### Request:
Retype the lines of the listing below exactly, from its first line through the line containing "[1116, 980, 1123, 984] StreetNumber: 718", with both ends included.

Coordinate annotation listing

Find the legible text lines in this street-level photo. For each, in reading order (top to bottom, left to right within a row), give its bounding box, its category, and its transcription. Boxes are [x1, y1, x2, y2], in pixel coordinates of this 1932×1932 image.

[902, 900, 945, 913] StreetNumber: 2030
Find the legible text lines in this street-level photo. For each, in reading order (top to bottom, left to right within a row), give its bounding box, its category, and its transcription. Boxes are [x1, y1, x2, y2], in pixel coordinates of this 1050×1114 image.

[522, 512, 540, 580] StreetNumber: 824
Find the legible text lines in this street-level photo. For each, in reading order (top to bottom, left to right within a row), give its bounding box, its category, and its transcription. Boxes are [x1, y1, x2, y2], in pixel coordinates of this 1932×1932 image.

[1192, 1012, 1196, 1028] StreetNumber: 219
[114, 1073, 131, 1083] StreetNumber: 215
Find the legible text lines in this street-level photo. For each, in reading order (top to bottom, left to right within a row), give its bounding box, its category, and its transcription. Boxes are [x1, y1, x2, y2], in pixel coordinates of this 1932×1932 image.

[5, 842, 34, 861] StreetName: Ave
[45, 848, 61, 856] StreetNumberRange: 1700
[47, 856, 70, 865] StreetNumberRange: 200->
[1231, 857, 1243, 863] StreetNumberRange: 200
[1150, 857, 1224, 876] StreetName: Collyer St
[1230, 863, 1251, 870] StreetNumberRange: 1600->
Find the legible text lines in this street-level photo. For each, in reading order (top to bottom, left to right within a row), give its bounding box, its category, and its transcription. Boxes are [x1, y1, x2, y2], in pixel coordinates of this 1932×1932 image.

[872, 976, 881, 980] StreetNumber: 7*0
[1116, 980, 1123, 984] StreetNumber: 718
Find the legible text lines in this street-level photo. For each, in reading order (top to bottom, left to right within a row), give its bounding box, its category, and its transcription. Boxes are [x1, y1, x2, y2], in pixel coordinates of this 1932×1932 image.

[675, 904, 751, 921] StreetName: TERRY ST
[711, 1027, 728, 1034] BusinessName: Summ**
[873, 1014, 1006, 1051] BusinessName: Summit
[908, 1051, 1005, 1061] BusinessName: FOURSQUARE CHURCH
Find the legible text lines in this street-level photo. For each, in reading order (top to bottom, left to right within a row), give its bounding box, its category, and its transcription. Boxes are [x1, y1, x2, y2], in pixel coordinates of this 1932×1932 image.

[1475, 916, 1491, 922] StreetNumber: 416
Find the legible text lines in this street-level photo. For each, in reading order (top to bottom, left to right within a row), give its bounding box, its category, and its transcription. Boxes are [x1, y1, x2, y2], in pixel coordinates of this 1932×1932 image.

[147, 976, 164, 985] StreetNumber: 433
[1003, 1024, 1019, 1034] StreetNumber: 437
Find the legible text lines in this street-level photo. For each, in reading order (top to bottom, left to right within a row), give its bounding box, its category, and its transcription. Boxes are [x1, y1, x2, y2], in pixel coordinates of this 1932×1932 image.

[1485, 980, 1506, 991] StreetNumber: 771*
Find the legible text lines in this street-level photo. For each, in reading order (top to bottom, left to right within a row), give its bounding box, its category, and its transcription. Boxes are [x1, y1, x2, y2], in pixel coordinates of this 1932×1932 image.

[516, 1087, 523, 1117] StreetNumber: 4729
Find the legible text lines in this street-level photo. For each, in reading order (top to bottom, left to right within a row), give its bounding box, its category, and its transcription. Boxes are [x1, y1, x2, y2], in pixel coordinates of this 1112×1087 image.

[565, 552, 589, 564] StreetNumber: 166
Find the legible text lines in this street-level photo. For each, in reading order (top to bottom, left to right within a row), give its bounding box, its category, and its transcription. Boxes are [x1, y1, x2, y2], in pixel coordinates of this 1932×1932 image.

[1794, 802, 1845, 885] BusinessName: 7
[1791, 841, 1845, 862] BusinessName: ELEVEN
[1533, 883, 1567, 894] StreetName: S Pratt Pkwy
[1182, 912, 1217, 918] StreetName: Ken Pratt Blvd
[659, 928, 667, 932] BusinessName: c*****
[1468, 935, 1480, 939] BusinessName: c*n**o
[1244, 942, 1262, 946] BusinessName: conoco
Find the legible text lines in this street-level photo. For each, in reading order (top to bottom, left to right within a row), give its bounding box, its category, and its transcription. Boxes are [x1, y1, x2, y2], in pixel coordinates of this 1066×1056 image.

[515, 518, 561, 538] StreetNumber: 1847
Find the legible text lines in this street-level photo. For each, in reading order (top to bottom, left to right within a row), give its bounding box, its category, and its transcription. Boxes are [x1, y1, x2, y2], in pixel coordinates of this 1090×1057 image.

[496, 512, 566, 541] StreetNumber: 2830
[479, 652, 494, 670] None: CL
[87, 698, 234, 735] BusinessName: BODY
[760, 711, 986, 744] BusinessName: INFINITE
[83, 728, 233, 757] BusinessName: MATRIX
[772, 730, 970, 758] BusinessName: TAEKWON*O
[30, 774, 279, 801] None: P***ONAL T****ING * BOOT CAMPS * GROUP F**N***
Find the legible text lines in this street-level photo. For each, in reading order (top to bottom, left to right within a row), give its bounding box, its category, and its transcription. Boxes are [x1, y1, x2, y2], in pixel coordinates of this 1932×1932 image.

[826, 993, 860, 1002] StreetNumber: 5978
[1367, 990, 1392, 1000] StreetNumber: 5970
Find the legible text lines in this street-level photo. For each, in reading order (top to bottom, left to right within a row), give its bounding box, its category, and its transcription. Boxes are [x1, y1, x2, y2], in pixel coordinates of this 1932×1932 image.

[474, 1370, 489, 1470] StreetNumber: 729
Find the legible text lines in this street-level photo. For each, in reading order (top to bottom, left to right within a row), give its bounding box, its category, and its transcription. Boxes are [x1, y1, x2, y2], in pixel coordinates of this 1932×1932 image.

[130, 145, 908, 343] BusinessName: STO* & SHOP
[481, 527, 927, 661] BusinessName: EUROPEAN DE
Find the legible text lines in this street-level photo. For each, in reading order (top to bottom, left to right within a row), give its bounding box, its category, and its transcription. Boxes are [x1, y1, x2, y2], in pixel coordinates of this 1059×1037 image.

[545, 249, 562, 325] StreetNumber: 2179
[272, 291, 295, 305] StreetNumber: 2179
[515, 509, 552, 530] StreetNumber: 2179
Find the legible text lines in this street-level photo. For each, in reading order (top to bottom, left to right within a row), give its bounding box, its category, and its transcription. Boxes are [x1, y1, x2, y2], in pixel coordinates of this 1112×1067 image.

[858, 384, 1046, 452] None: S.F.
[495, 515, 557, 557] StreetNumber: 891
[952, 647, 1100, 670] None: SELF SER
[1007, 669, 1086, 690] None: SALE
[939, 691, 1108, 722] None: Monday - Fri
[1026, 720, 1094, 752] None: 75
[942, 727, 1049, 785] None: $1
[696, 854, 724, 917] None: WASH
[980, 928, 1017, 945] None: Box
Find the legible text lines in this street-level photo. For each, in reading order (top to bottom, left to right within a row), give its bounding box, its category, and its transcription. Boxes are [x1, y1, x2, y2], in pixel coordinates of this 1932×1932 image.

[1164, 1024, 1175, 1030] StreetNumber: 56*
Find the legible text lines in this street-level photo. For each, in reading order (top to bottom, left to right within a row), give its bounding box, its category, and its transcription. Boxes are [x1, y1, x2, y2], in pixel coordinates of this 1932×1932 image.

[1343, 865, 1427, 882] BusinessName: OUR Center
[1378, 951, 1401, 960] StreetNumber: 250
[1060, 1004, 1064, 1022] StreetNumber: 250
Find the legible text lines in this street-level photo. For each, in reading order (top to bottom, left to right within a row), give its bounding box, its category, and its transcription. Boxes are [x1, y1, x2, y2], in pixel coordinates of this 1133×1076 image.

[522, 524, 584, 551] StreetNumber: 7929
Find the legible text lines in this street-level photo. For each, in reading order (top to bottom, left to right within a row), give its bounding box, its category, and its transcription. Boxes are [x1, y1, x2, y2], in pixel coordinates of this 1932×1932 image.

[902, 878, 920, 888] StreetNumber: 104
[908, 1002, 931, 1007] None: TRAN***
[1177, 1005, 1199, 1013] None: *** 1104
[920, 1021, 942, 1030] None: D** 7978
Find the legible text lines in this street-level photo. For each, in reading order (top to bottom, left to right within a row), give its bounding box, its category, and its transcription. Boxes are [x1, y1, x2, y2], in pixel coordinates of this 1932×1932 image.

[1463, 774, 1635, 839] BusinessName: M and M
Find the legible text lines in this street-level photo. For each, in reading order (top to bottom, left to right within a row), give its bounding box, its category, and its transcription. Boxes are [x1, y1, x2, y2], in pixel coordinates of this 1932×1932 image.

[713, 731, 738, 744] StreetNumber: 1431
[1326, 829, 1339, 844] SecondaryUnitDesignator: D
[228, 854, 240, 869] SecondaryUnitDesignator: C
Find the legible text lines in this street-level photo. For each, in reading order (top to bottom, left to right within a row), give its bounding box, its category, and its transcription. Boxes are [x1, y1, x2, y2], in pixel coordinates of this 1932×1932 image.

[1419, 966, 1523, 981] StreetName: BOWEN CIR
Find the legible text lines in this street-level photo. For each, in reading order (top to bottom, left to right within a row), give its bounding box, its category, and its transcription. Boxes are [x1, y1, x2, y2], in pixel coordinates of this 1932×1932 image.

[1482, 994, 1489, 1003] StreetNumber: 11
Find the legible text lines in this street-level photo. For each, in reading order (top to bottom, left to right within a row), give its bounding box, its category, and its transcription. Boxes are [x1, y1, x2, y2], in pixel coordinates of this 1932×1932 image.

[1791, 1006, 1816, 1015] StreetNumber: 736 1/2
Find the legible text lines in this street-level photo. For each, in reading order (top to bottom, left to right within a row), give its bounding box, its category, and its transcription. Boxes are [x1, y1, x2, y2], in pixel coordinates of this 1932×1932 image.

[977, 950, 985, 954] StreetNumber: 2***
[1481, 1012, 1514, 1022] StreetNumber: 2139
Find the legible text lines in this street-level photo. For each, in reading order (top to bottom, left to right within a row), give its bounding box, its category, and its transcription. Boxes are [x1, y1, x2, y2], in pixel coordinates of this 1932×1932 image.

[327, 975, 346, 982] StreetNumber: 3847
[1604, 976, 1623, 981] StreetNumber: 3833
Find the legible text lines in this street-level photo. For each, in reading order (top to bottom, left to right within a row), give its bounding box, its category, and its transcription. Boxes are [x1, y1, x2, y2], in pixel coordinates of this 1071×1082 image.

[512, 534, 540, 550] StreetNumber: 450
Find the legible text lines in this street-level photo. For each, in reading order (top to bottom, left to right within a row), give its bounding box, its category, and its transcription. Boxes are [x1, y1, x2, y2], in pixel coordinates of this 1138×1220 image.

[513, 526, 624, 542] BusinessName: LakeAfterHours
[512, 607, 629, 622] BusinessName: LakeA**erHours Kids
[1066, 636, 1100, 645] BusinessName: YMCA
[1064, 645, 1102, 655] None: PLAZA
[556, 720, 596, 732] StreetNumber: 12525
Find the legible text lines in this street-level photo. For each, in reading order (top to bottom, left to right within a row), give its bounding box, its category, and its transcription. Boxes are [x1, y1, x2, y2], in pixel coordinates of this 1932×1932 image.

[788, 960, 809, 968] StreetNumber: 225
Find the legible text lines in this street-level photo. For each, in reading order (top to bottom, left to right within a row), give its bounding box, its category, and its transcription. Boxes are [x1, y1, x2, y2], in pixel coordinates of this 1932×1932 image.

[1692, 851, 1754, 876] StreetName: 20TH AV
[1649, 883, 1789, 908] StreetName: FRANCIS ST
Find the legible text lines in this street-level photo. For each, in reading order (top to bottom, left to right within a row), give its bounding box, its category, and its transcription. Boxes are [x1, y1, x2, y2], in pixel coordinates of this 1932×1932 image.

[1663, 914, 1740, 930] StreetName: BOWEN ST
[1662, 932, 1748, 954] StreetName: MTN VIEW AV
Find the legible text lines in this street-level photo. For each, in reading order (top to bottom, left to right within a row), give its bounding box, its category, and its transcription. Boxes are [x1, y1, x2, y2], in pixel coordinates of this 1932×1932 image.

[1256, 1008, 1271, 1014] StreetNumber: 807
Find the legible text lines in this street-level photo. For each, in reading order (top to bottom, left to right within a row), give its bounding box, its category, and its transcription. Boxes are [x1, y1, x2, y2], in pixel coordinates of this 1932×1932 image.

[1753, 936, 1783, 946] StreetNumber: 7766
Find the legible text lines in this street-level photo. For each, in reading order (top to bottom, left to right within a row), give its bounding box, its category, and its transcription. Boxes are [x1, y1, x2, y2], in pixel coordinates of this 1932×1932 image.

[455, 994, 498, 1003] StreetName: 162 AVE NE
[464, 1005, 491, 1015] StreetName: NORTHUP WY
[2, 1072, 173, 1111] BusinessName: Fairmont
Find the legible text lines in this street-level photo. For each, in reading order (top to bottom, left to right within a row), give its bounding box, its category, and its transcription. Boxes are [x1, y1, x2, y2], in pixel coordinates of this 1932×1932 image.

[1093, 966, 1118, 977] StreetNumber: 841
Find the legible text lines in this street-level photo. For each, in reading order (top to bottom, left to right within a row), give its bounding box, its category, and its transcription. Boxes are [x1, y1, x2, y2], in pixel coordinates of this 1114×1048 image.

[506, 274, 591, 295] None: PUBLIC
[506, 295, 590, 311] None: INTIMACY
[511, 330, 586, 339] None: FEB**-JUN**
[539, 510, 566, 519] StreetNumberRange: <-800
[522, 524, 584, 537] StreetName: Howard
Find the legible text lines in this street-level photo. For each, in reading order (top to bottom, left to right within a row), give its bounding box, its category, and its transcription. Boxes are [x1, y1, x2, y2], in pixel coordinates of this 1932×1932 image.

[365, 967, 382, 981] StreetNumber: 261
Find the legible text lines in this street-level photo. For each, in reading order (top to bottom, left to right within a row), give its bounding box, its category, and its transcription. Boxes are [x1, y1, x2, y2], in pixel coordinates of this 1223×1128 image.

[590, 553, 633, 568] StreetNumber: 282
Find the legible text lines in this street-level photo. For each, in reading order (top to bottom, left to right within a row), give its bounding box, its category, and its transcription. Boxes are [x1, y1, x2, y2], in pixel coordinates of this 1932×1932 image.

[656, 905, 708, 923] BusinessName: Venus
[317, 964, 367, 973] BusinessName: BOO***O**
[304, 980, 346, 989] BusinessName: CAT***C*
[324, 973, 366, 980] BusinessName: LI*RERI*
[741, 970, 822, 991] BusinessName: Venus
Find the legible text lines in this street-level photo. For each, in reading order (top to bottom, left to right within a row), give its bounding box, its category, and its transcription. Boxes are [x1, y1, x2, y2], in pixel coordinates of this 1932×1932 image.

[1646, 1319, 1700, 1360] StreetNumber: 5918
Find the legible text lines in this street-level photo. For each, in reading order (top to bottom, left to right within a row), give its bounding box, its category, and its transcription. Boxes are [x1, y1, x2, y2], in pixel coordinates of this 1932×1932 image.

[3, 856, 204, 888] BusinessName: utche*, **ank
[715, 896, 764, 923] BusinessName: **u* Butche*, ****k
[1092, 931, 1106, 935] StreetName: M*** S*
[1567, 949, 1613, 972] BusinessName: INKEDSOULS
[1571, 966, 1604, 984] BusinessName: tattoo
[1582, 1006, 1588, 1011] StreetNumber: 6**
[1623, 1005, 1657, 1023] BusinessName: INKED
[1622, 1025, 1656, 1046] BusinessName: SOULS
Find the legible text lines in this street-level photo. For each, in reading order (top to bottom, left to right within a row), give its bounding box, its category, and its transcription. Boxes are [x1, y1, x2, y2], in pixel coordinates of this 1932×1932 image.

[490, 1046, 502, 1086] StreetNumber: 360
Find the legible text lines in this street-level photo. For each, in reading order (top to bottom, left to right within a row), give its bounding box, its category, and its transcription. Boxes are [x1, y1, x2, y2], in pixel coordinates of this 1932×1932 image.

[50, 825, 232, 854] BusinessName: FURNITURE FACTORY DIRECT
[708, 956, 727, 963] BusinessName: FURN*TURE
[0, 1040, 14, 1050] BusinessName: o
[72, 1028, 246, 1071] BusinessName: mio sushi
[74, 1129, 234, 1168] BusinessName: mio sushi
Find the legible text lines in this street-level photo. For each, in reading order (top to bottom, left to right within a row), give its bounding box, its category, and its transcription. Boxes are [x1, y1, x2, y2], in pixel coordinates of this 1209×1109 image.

### Reply:
Find the legible text lines in this street-level photo. For each, in reading order (top to bottom, left to right within a row), give its bounding box, its category, and its transcription. Boxes are [x1, y1, x2, y2], in pixel coordinates of this 1932×1932 image.

[902, 900, 945, 913] StreetNumber: 2030
Find the legible text lines in this street-level photo. For each, in reading order (top to bottom, left to right within a row), give its bounding box, its category, and its transcription. Boxes are [x1, y1, x2, y2], in pixel coordinates of this 1050×1114 image.

[522, 512, 540, 580] StreetNumber: 824
Find the legible text lines in this street-level photo. For each, in reading order (top to bottom, left to right within a row), give its bounding box, its category, and its transcription. Boxes are [x1, y1, x2, y2], in pixel coordinates of this 1932×1932 image.

[1192, 1012, 1196, 1028] StreetNumber: 219
[114, 1073, 131, 1083] StreetNumber: 215
Find the legible text lines in this street-level photo. For each, in reading order (top to bottom, left to right within a row), give its bounding box, its category, and its transcription. Boxes are [x1, y1, x2, y2], in pixel coordinates of this 1932×1932 image.

[5, 842, 34, 861] StreetName: Ave
[45, 848, 61, 856] StreetNumberRange: 1700
[47, 856, 70, 865] StreetNumberRange: 200->
[1231, 857, 1243, 863] StreetNumberRange: 200
[1150, 857, 1224, 876] StreetName: Collyer St
[1230, 863, 1251, 870] StreetNumberRange: 1600->
Find the legible text lines in this street-level photo. For each, in reading order (top to bottom, left to right within a row), give its bounding box, its category, and its transcription. Boxes are [x1, y1, x2, y2], in pixel coordinates of this 1932×1932 image.

[872, 976, 881, 980] StreetNumber: 7*0
[1116, 980, 1123, 984] StreetNumber: 718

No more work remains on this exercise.